Dans le département de l’Okano, le Lycée Moïse Nkoghe Mve est devenu, malgré lui, le symbole des rendez-vous manqués entre les annonces de Libreville et la réalité du terrain. Souvenons-nous du 26 mai 2024 : sous l’impulsion de l’Association Pensée Patriotique (ex-Ossimane), la pose de la première pierre de la barrière et de la réhabilitation des logements des enseignants était célébrée avec une ferveur quasi-religieuse.
Vingt-deux mois plus tard, le réveil est brutal. Les douze mois de chantier promis se sont évaporés dans les brumes du Woleu-Ntem, laissant place à une friche où pas une seule fouille n’a été entamée. Pour les populations locales, l’enthousiasme du premier jour a muté en un sentiment de trahison, illustrant ce mal gabonais persistant : la politique du spectacle qui peine à se transformer en politique de chantier.Sur place, ce matin du 16 mars 2026, le constat est implacable et l’amertume des parents d’élèves se dispute à l’indignation du corps enseignant.
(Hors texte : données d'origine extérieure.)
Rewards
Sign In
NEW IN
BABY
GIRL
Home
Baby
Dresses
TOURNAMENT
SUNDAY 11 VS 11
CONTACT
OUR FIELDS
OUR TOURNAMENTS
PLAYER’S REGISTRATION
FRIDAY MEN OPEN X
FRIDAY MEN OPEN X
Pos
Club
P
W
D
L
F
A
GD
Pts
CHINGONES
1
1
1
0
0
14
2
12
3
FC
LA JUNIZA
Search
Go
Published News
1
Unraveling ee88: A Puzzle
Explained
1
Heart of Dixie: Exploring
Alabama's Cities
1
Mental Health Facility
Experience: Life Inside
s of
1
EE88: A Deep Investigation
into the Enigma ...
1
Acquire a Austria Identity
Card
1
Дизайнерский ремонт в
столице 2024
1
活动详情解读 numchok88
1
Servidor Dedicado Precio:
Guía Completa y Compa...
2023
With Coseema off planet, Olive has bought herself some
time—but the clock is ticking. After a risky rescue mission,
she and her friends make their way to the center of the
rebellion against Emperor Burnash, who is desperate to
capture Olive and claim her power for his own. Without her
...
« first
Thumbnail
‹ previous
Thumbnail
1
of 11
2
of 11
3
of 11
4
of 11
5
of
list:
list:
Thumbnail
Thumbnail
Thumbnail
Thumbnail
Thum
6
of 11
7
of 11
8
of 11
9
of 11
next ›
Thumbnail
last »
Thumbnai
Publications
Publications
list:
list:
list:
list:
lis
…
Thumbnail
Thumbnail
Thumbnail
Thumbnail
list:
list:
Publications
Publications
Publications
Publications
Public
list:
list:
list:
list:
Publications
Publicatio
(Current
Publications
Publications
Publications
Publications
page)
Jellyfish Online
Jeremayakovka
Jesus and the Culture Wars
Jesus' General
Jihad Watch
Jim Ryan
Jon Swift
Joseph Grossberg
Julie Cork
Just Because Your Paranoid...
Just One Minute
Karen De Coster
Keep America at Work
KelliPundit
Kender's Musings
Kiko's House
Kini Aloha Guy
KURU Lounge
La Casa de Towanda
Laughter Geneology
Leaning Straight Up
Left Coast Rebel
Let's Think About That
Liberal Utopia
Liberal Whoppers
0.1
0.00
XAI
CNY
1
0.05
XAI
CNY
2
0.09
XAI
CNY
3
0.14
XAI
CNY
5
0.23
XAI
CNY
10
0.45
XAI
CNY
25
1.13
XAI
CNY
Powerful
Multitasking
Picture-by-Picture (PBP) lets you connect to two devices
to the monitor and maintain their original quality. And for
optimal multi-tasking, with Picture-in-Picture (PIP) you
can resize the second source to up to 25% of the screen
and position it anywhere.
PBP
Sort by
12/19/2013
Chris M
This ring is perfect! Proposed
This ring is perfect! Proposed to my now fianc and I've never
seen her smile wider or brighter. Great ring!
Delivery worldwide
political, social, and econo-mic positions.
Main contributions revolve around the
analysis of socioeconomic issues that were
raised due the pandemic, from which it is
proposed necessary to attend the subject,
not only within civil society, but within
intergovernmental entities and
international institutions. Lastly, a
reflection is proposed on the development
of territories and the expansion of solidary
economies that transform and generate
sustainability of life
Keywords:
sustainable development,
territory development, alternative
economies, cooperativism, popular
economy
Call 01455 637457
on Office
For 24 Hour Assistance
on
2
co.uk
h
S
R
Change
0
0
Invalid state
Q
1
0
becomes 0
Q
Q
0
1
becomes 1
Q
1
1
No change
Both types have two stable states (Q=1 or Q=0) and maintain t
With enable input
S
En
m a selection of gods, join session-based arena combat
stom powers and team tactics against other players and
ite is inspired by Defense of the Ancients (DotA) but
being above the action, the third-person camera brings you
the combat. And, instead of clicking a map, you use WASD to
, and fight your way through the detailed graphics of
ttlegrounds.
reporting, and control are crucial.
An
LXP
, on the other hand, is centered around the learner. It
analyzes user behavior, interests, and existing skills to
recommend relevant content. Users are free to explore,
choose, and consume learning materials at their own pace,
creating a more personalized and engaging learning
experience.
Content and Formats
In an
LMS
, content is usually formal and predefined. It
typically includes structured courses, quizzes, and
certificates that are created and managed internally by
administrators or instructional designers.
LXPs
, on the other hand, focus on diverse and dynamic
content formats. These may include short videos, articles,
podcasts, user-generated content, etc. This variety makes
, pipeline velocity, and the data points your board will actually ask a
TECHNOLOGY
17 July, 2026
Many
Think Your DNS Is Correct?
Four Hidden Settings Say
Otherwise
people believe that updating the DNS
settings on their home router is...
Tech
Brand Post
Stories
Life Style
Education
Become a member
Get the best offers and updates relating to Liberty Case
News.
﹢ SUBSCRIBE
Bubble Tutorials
Comment expliquer qu’un projet érigé en vitrine du patriotisme et de la réponse aux doléances sociales soit resté au stade de la symbolique de marbre ?
Entre-temps, la sécurité des élèves demeure un enjeu quotidien et les conditions de vie des professeurs, censés être les piliers de la réforme éducative, ne cessent de se dégrader. Ce silence assourdissant autour de l’abandon du site de Mitzic fragilise la crédibilité des discours officiels, transformant ce qui devait être une preuve de dynamisme en un simple « effet d’annonce » digne des créateurs de contenu sur les réseaux sociaux.Au-delà du cas spécifique de Mitzic, c’est toute la question de la traçabilité des engagements citoyens et institutionnels qui est posée.
Si le pouvoir central multiplie les instructions pour une amélioration rapide des conditions de vie, l’exécution semble s’enrayer dès qu’elle quitte l’estrade des cérémonies officielles. L’administration de l’établissement, prise en étau entre la colère des familles et le respect de la hiérarchie, opte pour un mutisme prudent, craignant sans doute de froisser les promoteurs du projet. Pourtant, l’urgence est là : à force de promettre sans bâtir, Libreville prend le risque de voir la « pierre » de la discorde devenir le premier jalon d’une fronde sociale dans une province déjà historiquement exigeante.